Regulation and market forces are combining to fundamentally transform the way that people bank; opening up customers’ payments and banking data to third party financial services providers.
This benefits customers, naturally, because they can share their transactional financial data easier with third parties online. But it also benefits fintechs offering payments services, as well as banks wanting to initiate payments directly from a person’s account as a bank transfer.
In Europe, the Payment Services Directive 2 (PSD2) will require banks to open up APIs to third party payment providers and account aggregators in 2018.
So isn’t this just a European thing?
Competitive forces globally are seeing leading banks leapfrogging regulation to open up their systems and data, and begin to develop ecosystems of partners. The result will be greater choice and competition for customers, and the possibility of entirely new revenue lines for retail banks.
Why would a bank do this?
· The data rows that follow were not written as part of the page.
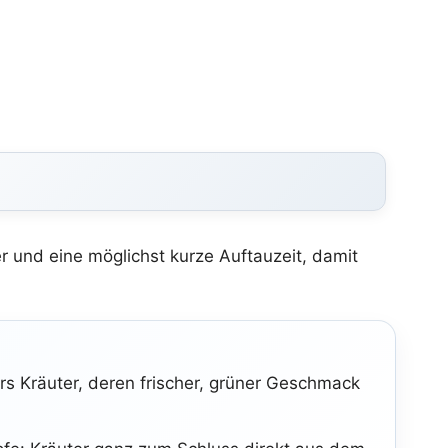
r und eine möglichst kurze Auftauzeit, damit
s Kräuter, deren frischer, grüner Geschmack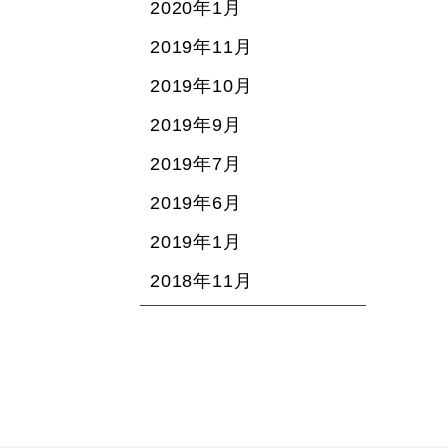
2020年1月
2019年11月
2019年10月
2019年9月
2019年7月
2019年6月
2019年1月
2018年11月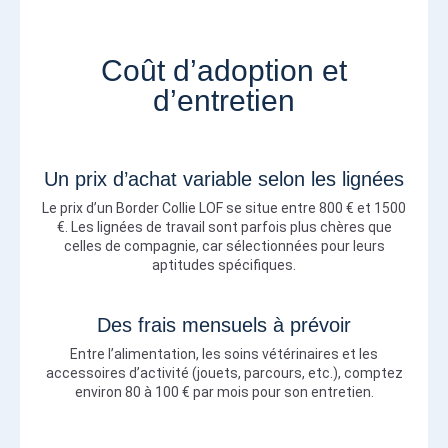
Coût d’adoption et
d’entretien
Un prix d’achat variable selon les lignées
Le prix d’un Border Collie LOF se situe entre 800 € et 1500
€. Les lignées de travail sont parfois plus chères que
celles de compagnie, car sélectionnées pour leurs
aptitudes spécifiques.
Des frais mensuels à prévoir
Entre l’alimentation, les soins vétérinaires et les
accessoires d’activité (jouets, parcours, etc.), comptez
environ 80 à 100 € par mois pour son entretien.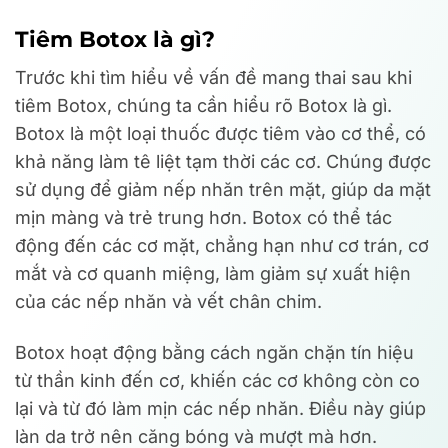
Tiêm Botox là gì?
Trước khi tìm hiểu về vấn đề mang thai sau khi
tiêm Botox, chúng ta cần hiểu rõ Botox là gì.
Botox là một loại thuốc được tiêm vào cơ thể, có
khả năng làm tê liệt tạm thời các cơ. Chúng được
sử dụng để giảm nếp nhăn trên mặt, giúp da mặt
mịn màng và trẻ trung hơn. Botox có thể tác
động đến các cơ mặt, chẳng hạn như cơ trán, cơ
mắt và cơ quanh miệng, làm giảm sự xuất hiện
của các nếp nhăn và vết chân chim.
Botox hoạt động bằng cách ngăn chặn tín hiệu
từ thần kinh đến cơ, khiến các cơ không còn co
lại và từ đó làm mịn các nếp nhăn. Điều này giúp
làn da trở nên căng bóng và mượt mà hơn.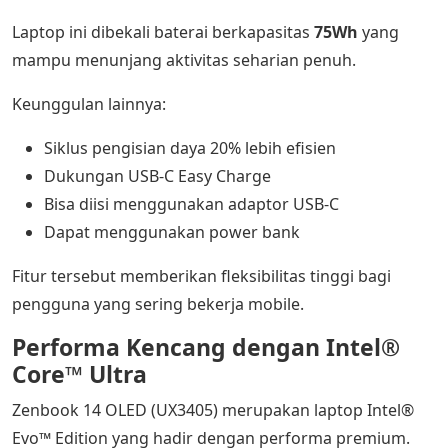
Laptop ini dibekali baterai berkapasitas
75Wh
yang
mampu menunjang aktivitas seharian penuh.
Keunggulan lainnya:
Siklus pengisian daya 20% lebih efisien
Dukungan USB-C Easy Charge
Bisa diisi menggunakan adaptor USB-C
Dapat menggunakan power bank
Fitur tersebut memberikan fleksibilitas tinggi bagi
pengguna yang sering bekerja mobile.
Performa Kencang dengan Intel®
Core™ Ultra
Zenbook 14 OLED (UX3405) merupakan laptop Intel®
Evo™ Edition yang hadir dengan performa premium.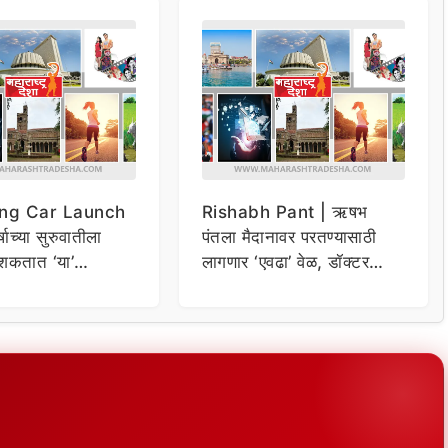
ng Car Launch
Rishabh Pant | ऋषभ
र्षाच्या सुरुवातीला
पंतला मैदानावर परतण्यासाठी
शकतात ‘या’
लागणार ‘एवढा’ वेळ, डॉक्टर
कार
म्हणाले…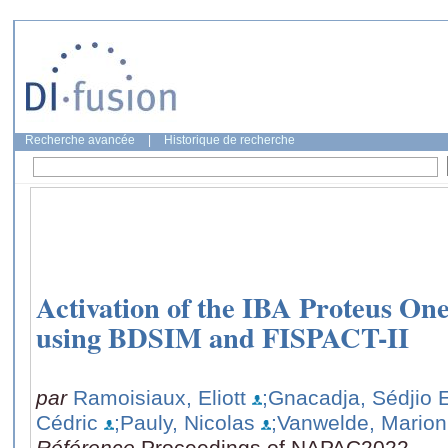
Recherche avancée
|
Historique de recherche
Activation of the IBA Proteus On
using BDSIM and FISPACT-II
par
Ramoisiaux, Eliott
;Gnacadja, Sédjio 
Cédric
;Pauly, Nicolas
;Vanwelde, Marion
Référence
Proceedings of NAPAC2022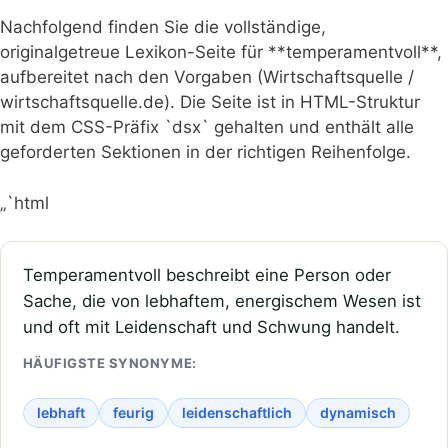
Nachfolgend finden Sie die vollständige,
originalgetreue Lexikon-Seite für **temperamentvoll**,
aufbereitet nach den Vorgaben (Wirtschaftsquelle /
wirtschaftsquelle.de). Die Seite ist in HTML-Struktur
mit dem CSS-Präfix `dsx` gehalten und enthält alle
geforderten Sektionen in der richtigen Reihenfolge.
„`html
Temperamentvoll beschreibt eine Person oder
Sache, die von lebhaftem, energischem Wesen ist
und oft mit Leidenschaft und Schwung handelt.
HÄUFIGSTE SYNONYME:
lebhaft
feurig
leidenschaftlich
dynamisch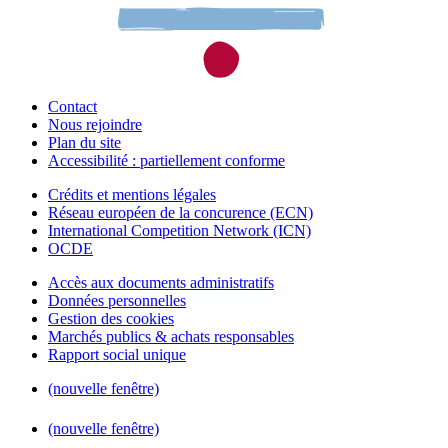
Contact
Nous rejoindre
Plan du site
Accessibilité : partiellement conforme
Crédits et mentions légales
Réseau européen de la concurence (ECN)
International Competition Network (ICN)
OCDE
Accès aux documents administratifs
Données personnelles
Gestion des cookies
Marchés publics & achats responsables
Rapport social unique
(nouvelle fenêtre)
(nouvelle fenêtre)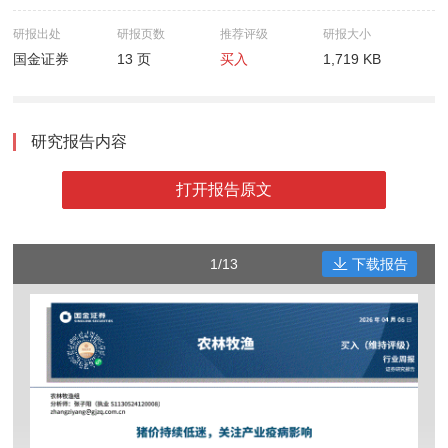
研报出处
研报页数
推荐评级
研报大小
国金证券
13 页
买入
1,719 KB
研究报告内容
打开报告原文
1/13
下载报告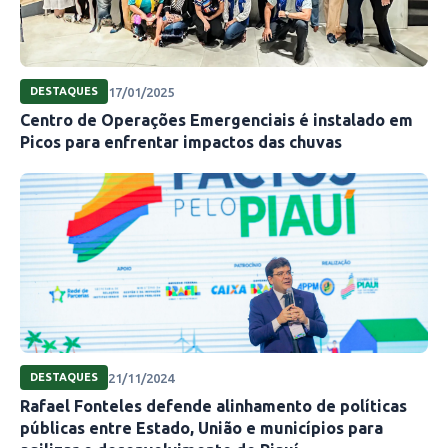
17/01/2025
DESTAQUES
Centro de Operações Emergenciais é instalado em
Picos para enfrentar impactos das chuvas
21/11/2024
DESTAQUES
Rafael Fonteles defende alinhamento de políticas
públicas entre Estado, União e municípios para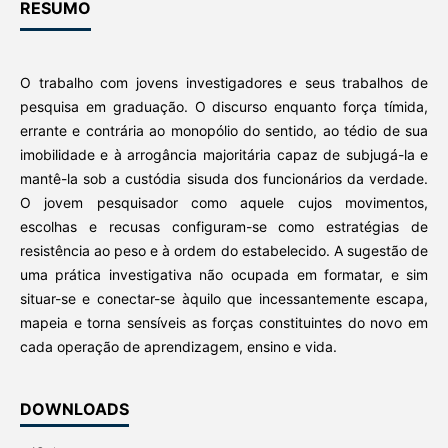
RESUMO
O trabalho com jovens investigadores e seus trabalhos de
pesquisa em graduação. O discurso enquanto força tímida,
errante e contrária ao monopólio do sentido, ao tédio de sua
imobilidade e à arrogância majoritária capaz de subjugá-la e
mantê-la sob a custódia sisuda dos funcionários da verdade.
O jovem pesquisador como aquele cujos movimentos,
escolhas e recusas configuram-se como estratégias de
resistência ao peso e à ordem do estabelecido. A sugestão de
uma prática investigativa não ocupada em formatar, e sim
situar-se e conectar-se àquilo que incessantemente escapa,
mapeia e torna sensíveis as forças constituintes do novo em
cada operação de aprendizagem, ensino e vida.
DOWNLOADS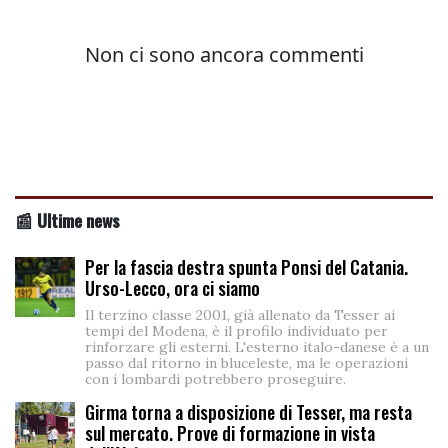
📰 Ultime news
Per la fascia destra spunta Ponsi del Catania.
Urso-Lecco, ora ci siamo
Il terzino classe 2001, già allenato da Tesser ai
tempi del Modena, è il profilo individuato per
rinforzare gli esterni. L'esterno italo-danese è a un
passo dal ritorno in bluceleste, ma le operazioni
con i lombardi potrebbero proseguire.
Girma torna a disposizione di Tesser, ma resta
sul mercato. Prove di formazione in vista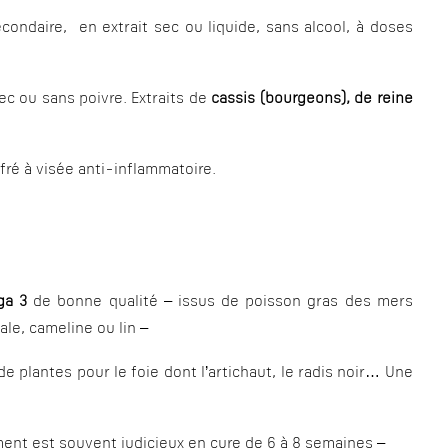
secondaire, en extrait sec ou liquide, sans alcool, à doses
c ou sans poivre. Extraits de
cassis (bourgeons), de reine
fré à visée anti-inflammatoire.
ga 3
de bonne qualité – issus de poisson gras des mers
le, cameline ou lin –
 plantes pour le foie dont l’artichaut, le radis noir… Une
ment est souvent judicieux en cure de 6 à 8 semaines –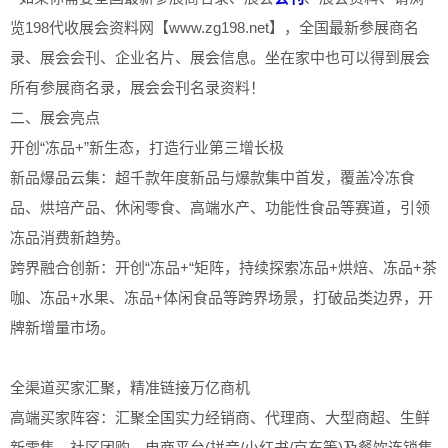
览198代收展会资料网【www.zg198.net】，全国最新参展商名
录、展会会刊、企业名片、展会信息。坐在家中也可以得到展会
所有参展商名录，展会会刊名录资料！
二、展会亮点
开创“冻品+”新生态，打造行业第三增长极
新品爆品云集：超千款年度新品与爆款集中首发，覆盖冷冻食
品、烘培产品、休闲零食、高端水产、功能性食品等赛道，引领
冻品消费新趋势。
跨界融合创新：开创“冻品+“矩阵，持续探索冻品+烘焙、冻品+茶
咖、冻品+水果、冻品+体闲食品等跨界场景，打破品类边界，开
牌新增量市场。
全渠道买家汇聚，精准链接万亿商机
高端买家阵容：汇聚全国实力经销商、代理商、大型商超、生鲜
新零售、社区团购、电商平台(拼音/小红书/京东等)及餐饮连锁集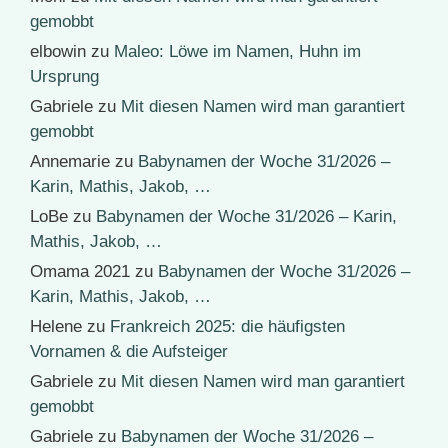
gemobbt
elbowin
zu
Maleo: Löwe im Namen, Huhn im
Ursprung
Gabriele
zu
Mit diesen Namen wird man garantiert
gemobbt
Annemarie
zu
Babynamen der Woche 31/2026 –
Karin, Mathis, Jakob, …
LoBe
zu
Babynamen der Woche 31/2026 – Karin,
Mathis, Jakob, …
Omama 2021
zu
Babynamen der Woche 31/2026 –
Karin, Mathis, Jakob, …
Helene
zu
Frankreich 2025: die häufigsten
Vornamen & die Aufsteiger
Gabriele
zu
Mit diesen Namen wird man garantiert
gemobbt
Gabriele
zu
Babynamen der Woche 31/2026 –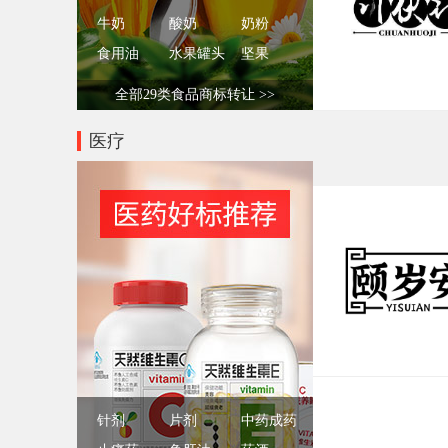
牛奶
酸奶
奶粉
食用油
水果罐头
坚果
全部29类食品商标转让 >>
医疗
针剂
片剂
中药成药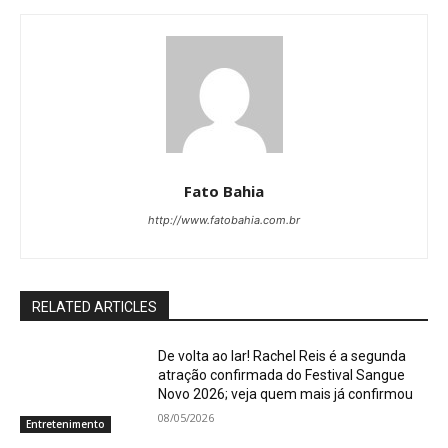
Fato Bahia
http://www.fatobahia.com.br
RELATED ARTICLES
De volta ao lar! Rachel Reis é a segunda
atração confirmada do Festival Sangue
Novo 2026; veja quem mais já confirmou
08/05/2026
Entretenimento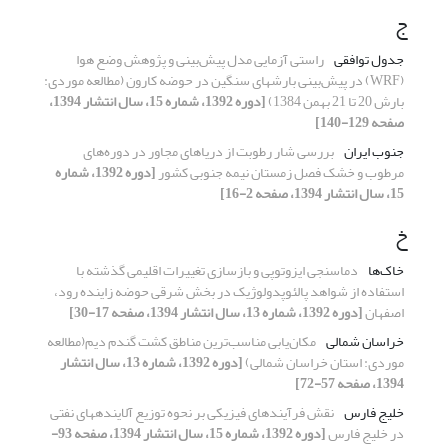
ج
جدول توافقی
راستی آزمایی مدل پیش‌بینی و پژوهش وضع هوا
(WRF) در پیش‌بینی بارشهای سنگین در حوضه کارون (مطالعه موردی:
بارش 20 تا 21 بهمن 1384)
[دوره 1392، شماره 15، سال انتشار 1394،
صفحه 129-140]
جنوب ایران
بررسی شار رطوبت از دریاهای مجاور در دوره‌های
مرطوب و خشک فصل زمستان نیمه جنوبی کشور
[دوره 1392، شماره
15، سال انتشار 1394، صفحه 2-16]
خ
خاک‌ها
دماسنجی ایزوتوپی و بازسازی تغییرات اقلیمی گذشته با
استفاده از شواهد پالئوپدولوژیک در بخش شرقی حوضه زاینده رود،
اصفهان
[دوره 1392، شماره 13، سال انتشار 1394، صفحه 17-30]
خراسان شمالی
مکان‌یابی مناسب‌ترین مناطق کشت گندم دیم(مطالعه
موردی: استان خراسان شمالی)
[دوره 1392، شماره 13، سال انتشار
1394، صفحه 57-72]
خلیج فارس
نقش فرآیندهای فیزیکی بر نحوه توزیع آلاینده‏های نفتی
در خلیج فارس
[دوره 1392، شماره 15، سال انتشار 1394، صفحه 93-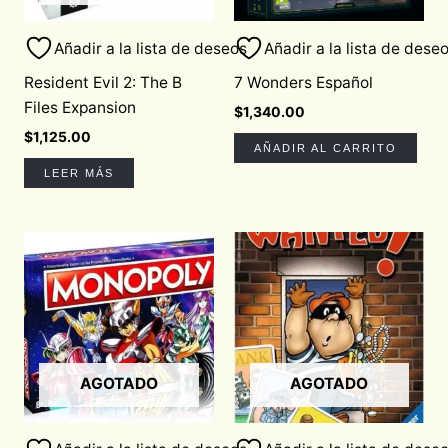
Añadir a la lista de deseos
Añadir a la lista de dese
Resident Evil 2: The B
7 Wonders Español
Files Expansion
$
1,340.00
$
1,125.00
AÑADIR AL CARRITO
LEER MÁS
AGOTADO
AGOTADO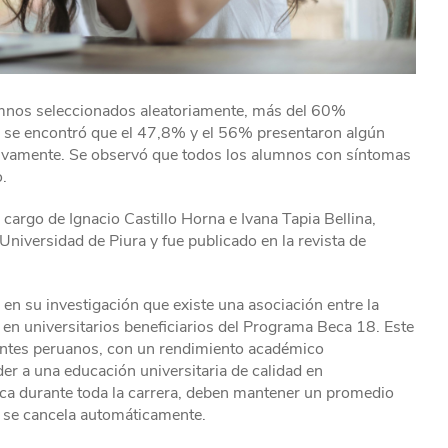
lumnos seleccionados aleatoriamente, más del 60%
 se encontró que el 47,8% y el 56% presentaron algún
tivamente. Se observó que todos los alumnos con síntomas
.
 cargo de Ignacio Castillo Horna e Ivana Tapia Bellina,
niversidad de Piura y fue publicado en la revista de
en su investigación que existe una asociación entre la
 en universitarios beneficiarios del Programa Beca 18. Este
diantes peruanos, con un rendimiento académico
er a una educación universitaria de calidad en
beca durante toda la carrera, deben mantener un promedio
a se cancela automáticamente.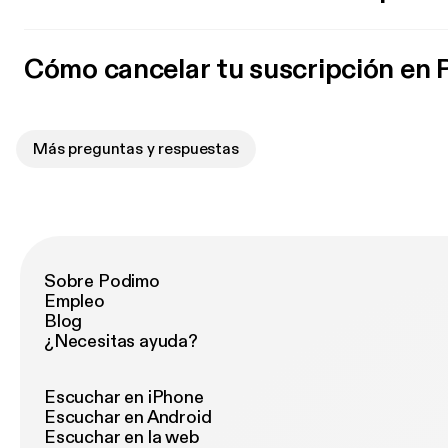
Cómo cancelar tu suscripción en
Más preguntas y respuestas
Sobre Podimo
Empleo
Blog
¿Necesitas ayuda?
Escuchar en iPhone
Escuchar en Android
Escuchar en la web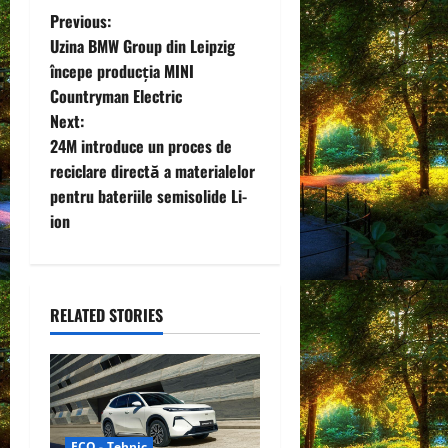
P
Previous:
Uzina BMW Group din Leipzig
o
începe producția MINI
Countryman Electric
s
Next:
t
24M introduce un proces de
reciclare directă a materialelor
n
pentru bateriile semisolide Li-
ion
a
v
i
RELATED STORIES
g
a
ECO - Tehnic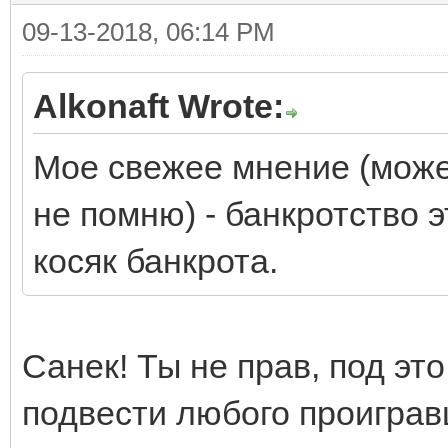
09-13-2018, 06:14 PM
Alkonaft Wrote:
Мое свежее мнение (може
не помню) - банкротство э
косяк банкрота.
Санек! Ты не прав, под эт
подвести любого проиграв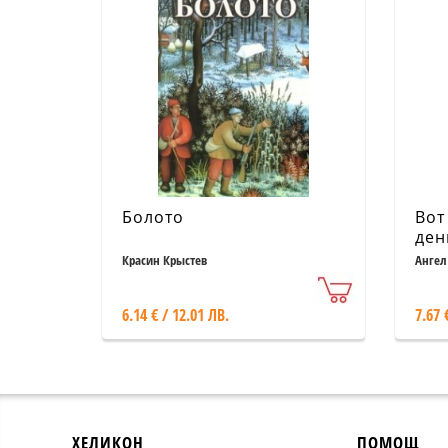
Болото
Вот
ден
ром
Красин Крыстев
Ангел
6.14 € / 12.01 ЛВ.
7.67 
ХЕЛИКОН
ПОМОЩ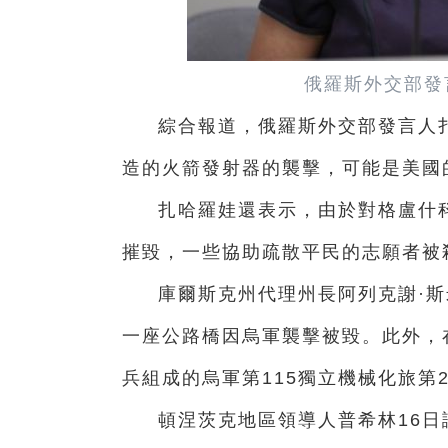
俄羅斯外交部發
綜合報道，俄羅斯外交部發言人
造的火箭發射器的襲擊，可能是美國的
扎哈羅娃還表示，由於對格盧什
摧毀，一些協助疏散平民的志願者被
庫爾斯克州代理州長阿列克謝·
一座公路橋因烏軍襲擊被毀。此外，
兵組成的烏軍第115獨立機械化旅第
頓涅茨克地區領導人普希林16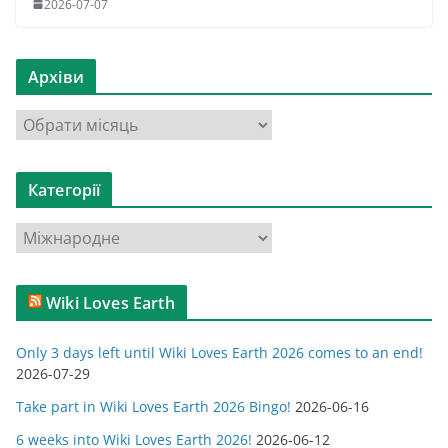
2026-07-07
Архіви
А
р
х
Категорії
і
в
К
и
а
т
Wiki Loves Earth
е
г
Only 3 days left until Wiki Loves Earth 2026 comes to an end!
о
2026-07-29
р
Take part in Wiki Loves Earth 2026 Bingo!
2026-06-16
і
ї
6 weeks into Wiki Loves Earth 2026!
2026-06-12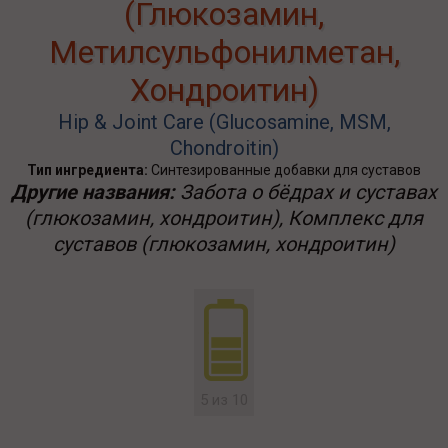
(Глюкозамин,
Метилсульфонилметан,
Хондроитин)
Hip & Joint Care (Glucosamine, MSM,
Chondroitin)
Тип ингредиента:
Синтезированные добавки для суставов
Другие названия:
Забота о бёдрах и суставах
(глюкозамин, хондроитин), Комплекс для
суставов (глюкозамин, хондроитин)
5 из 10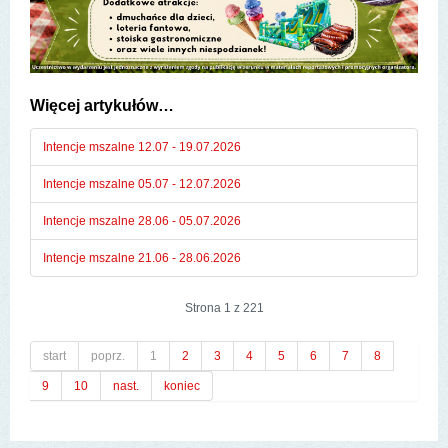
Więcej artykułów…
Intencje mszalne 12.07 - 19.07.2026
Intencje mszalne 05.07 - 12.07.2026
Intencje mszalne 28.06 - 05.07.2026
Intencje mszalne 21.06 - 28.06.2026
Strona 1 z 221
start
poprz.
1
2
3
4
5
6
7
8
9
10
nast.
koniec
Because they shift from defending their slice of a $4 trillion banking industry and move into an entirely new segment – the digitally distributed consumer economy worth $60 trillion by 2025 (according to McKinsey)
In Europe, banks like Barclays, BBVA and Nordea are not waiting to open up just to be compliant. For instance, Nordic bank Nordea has set up a site for developers to experiment with the bank's Open Banking APIs.
The bank said: "We see this as an opportunity to embrace the changing landscape. Our goal is to strengthen our collaboration with fintechs and go beyond the regulation by providing premium APIs which fit your needs."
The United States appears to be behind in the open banking game, which could be a competitive disadvantage. Chris Skinner, author and financial markets commentator, said that there is real fear in the US of opening up customer data.
“In the USA, there is a move by the big banks to get Washington to outlaw access to bank data based on security. The only person who should access bank data is the customer, the banks bleat,” said Skinner in his blog.
Despite this sentiment Bank of America, Capital One and Citibank have announced they are forging ahead with open banking to various degrees. As I said in an earlier article, banks facing disruption from fintechs are taking the strategic decision to keep these digital enemies close, even so close as to acquire them, rather than risk losing out.
Alasdair Smith, Chairman of the retail banking investigation at CMA, said that open banking is transformational: “For the first time innovative and secure apps will provide personalized services and information to cover all financial needs in one place, and make it easy for people to find out what bank account is best for them.”
There is also a technology barrier; many banks rely on outdated legacy systems that can make access to their data via APIs difficult – if not impossible. Getting to grips with this, as well as the security and privacy issues, will take time and investment – regulatory pressure or not. Banks will be open someday, like it or not.